Published 4 years ago -

Leslie Roda

Staff Writer

Down 24-10 to the defending Super Bowl champion, Seattle Seahawks, in the fourth quarter, I thought the game was over. I did not think the Seahawks defense would give up 14 unanswered points in the fourth quarter. Their defense was too good.

In the 2014 regular season, the Seahawks were the first ranked defense in the National Football League, otherwise known as the NFL. On average, they allowed 15.9 points a game. Between the number one ranked defense and the number two, the Detroit Lions, there is almost a two-point difference, with the Lions at 17.6 points allowed per game. The Seahawks only allowed, on average, 267.1 yards per game.

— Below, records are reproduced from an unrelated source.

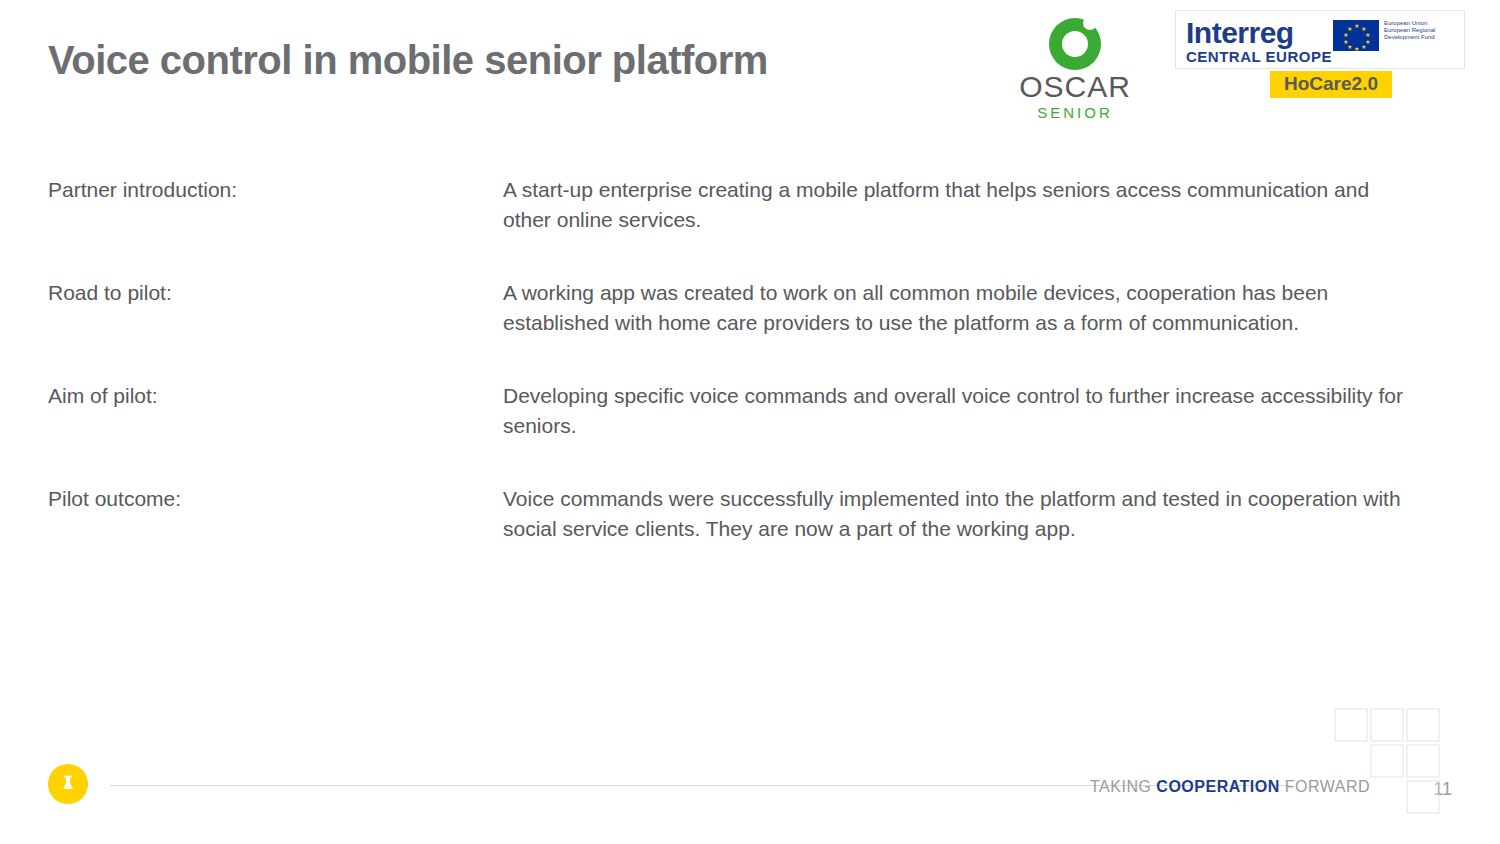Voice control in mobile senior platform
OSCAR
SENIOR
Interreg
CENTRAL EUROPE
★ ★ ★ ★ ★ ★ ★ ★ ★ ★
European Union
European Regional
Development Fund
HoCare2.0
Partner introduction:
A start-up enterprise creating a mobile platform that helps seniors access communication and other online services.
Road to pilot:
A working app was created to work on all common mobile devices, cooperation has been established with home care providers to use the platform as a form of communication.
Aim of pilot:
Developing specific voice commands and overall voice control to further increase accessibility for seniors.
Pilot outcome:
Voice commands were successfully implemented into the platform and tested in cooperation with social service clients. They are now a part of the working app.
TAKING COOPERATION FORWARD
11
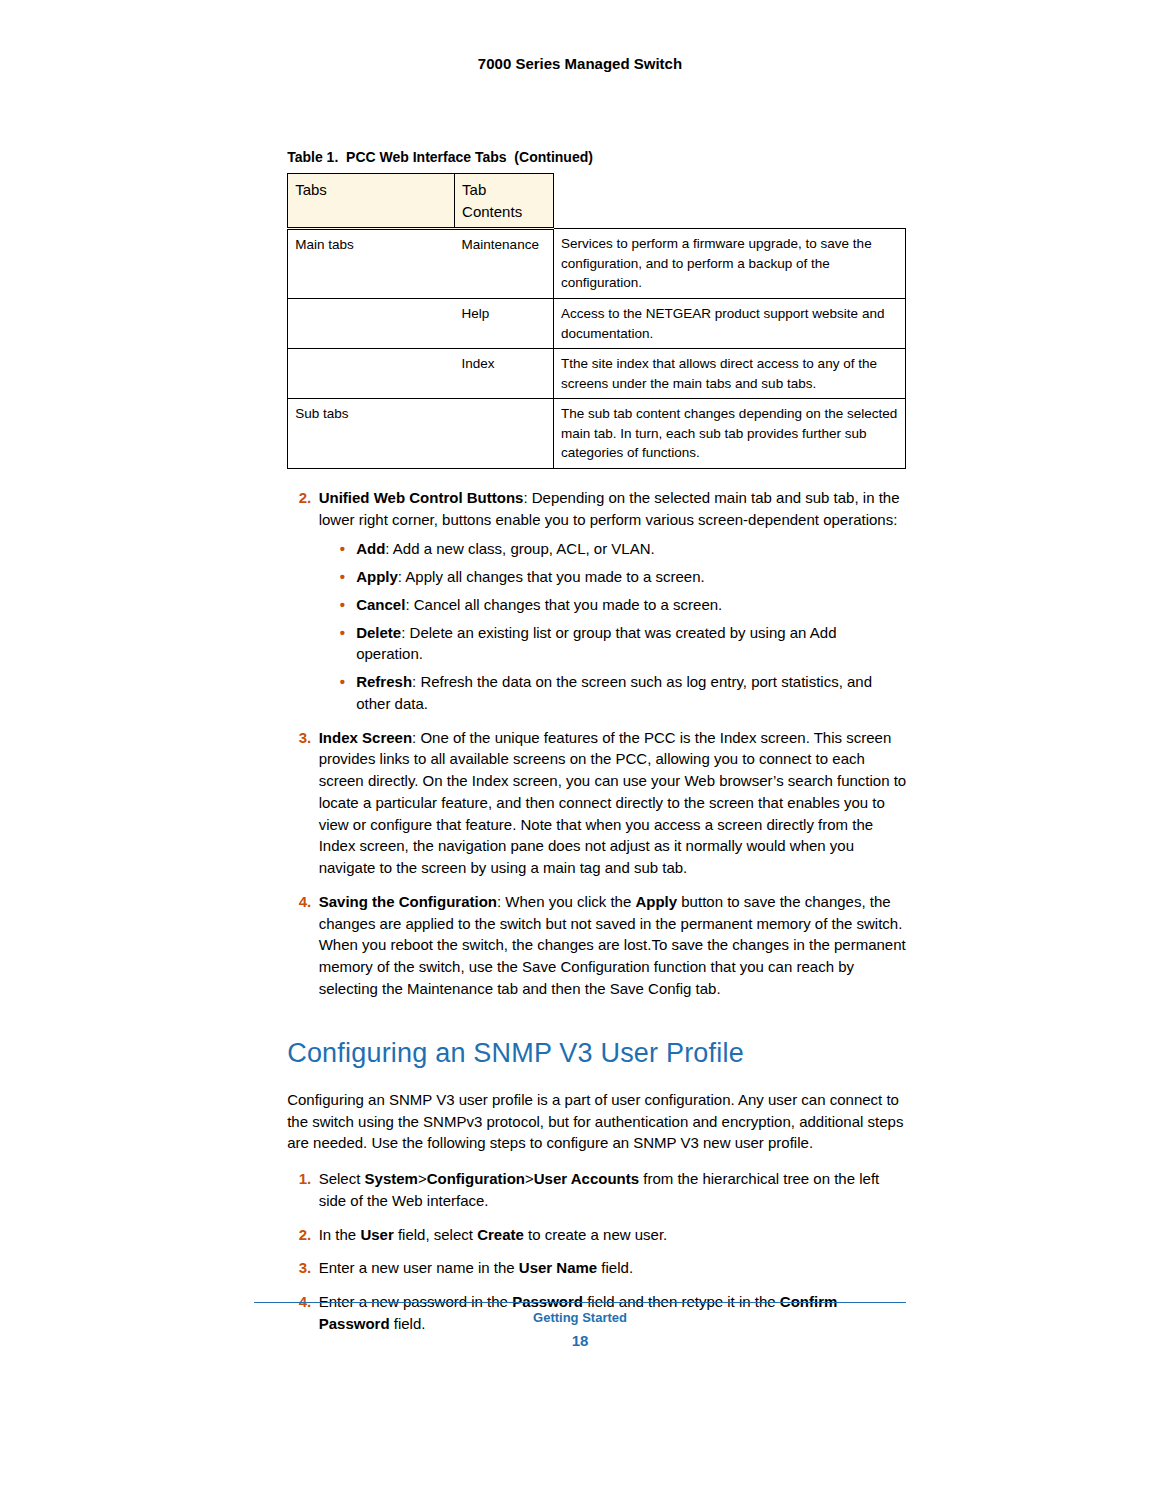7000 Series Managed Switch
Table 1. PCC Web Interface Tabs (Continued)
| Tabs | Tab Contents |
| --- | --- |
| Main tabs | Maintenance | Services to perform a firmware upgrade, to save the configuration, and to perform a backup of the configuration. |
| | Help | Access to the NETGEAR product support website and documentation. |
| | Index | Tthe site index that allows direct access to any of the screens under the main tabs and sub tabs. |
| Sub tabs | The sub tab content changes depending on the selected main tab. In turn, each sub tab provides further sub categories of functions. |
Unified Web Control Buttons: Depending on the selected main tab and sub tab, in the lower right corner, buttons enable you to perform various screen-dependent operations:
Add: Add a new class, group, ACL, or VLAN.
Apply: Apply all changes that you made to a screen.
Cancel: Cancel all changes that you made to a screen.
Delete: Delete an existing list or group that was created by using an Add operation.
Refresh: Refresh the data on the screen such as log entry, port statistics, and other data.
Index Screen: One of the unique features of the PCC is the Index screen. This screen provides links to all available screens on the PCC, allowing you to connect to each screen directly. On the Index screen, you can use your Web browser’s search function to locate a particular feature, and then connect directly to the screen that enables you to view or configure that feature. Note that when you access a screen directly from the Index screen, the navigation pane does not adjust as it normally would when you navigate to the screen by using a main tag and sub tab.
Saving the Configuration: When you click the Apply button to save the changes, the changes are applied to the switch but not saved in the permanent memory of the switch. When you reboot the switch, the changes are lost.To save the changes in the permanent memory of the switch, use the Save Configuration function that you can reach by selecting the Maintenance tab and then the Save Config tab.
Configuring an SNMP V3 User Profile
Configuring an SNMP V3 user profile is a part of user configuration. Any user can connect to the switch using the SNMPv3 protocol, but for authentication and encryption, additional steps are needed. Use the following steps to configure an SNMP V3 new user profile.
Select System>Configuration>User Accounts from the hierarchical tree on the left side of the Web interface.
In the User field, select Create to create a new user.
Enter a new user name in the User Name field.
Enter a new password in the Password field and then retype it in the Confirm Password field.
Getting Started
18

The Seahawks were one step closer to becoming a dynasty. If they held on to win, they would have won the Super Bowl for the second straight year. After the Seahawks were able to score with 4:54 left on the clock in the third quarter after a touchdown pass from Russell Wilson to Doug Baldwin, the complexion of the game changed. The Patriots defense was able to stop the Seahawks offense by making them punt their next three possessions.

I remember sitting in my friends’ room in Wachusett Hall, not being able to look at the television. When the Patriots were down 24-14, I was ready to go back to my room, but I did not. I knew there was still a lot of time left in the game. When you have Tom Brady on a team, anything is possible. For most of the fourth quarter of that game, I could not bear to watch. I was literally sitting with my back to the television.

Against one of the best defenses, in the Seahawks and the Legion of Boom, Brady led the Patriots to their fourth Super Bowl in franchise history. He did it in convincing fashion. Julian Edelman and Danny Amendola in the fourth quarter both caught touchdown passes from Tom Brady to give them the 27-24 lead.

Then comes the infamous play call from Seahawks head coach Pete Carroll. With 2:02 left in the game, the Seahawks got the ball and were driving down the field. With 26 seconds left in the game, the Seahawks have the ball at New England’s one yard line. Second down on the one. Instead of running the ball with Marshawn Lynch, what do they do? They pass it. And well. It is none other than an undrafted player, Malcolm Butler, who jumps the route and intercepts the ball to seal the victory for the Patriots.

When the Seahawks were at the one, I could not bear to look at the television. I thought the game was going to go into overtime at least. I thought the Seahawks were going to score regardless. This game, was the beginning of the end for a potential Seahawks dynasty. Even to this day, it seems as though the players were not happy with their coach’s decision to throw it at the one yard line, especially since they had a running back like Marshawn Lynch.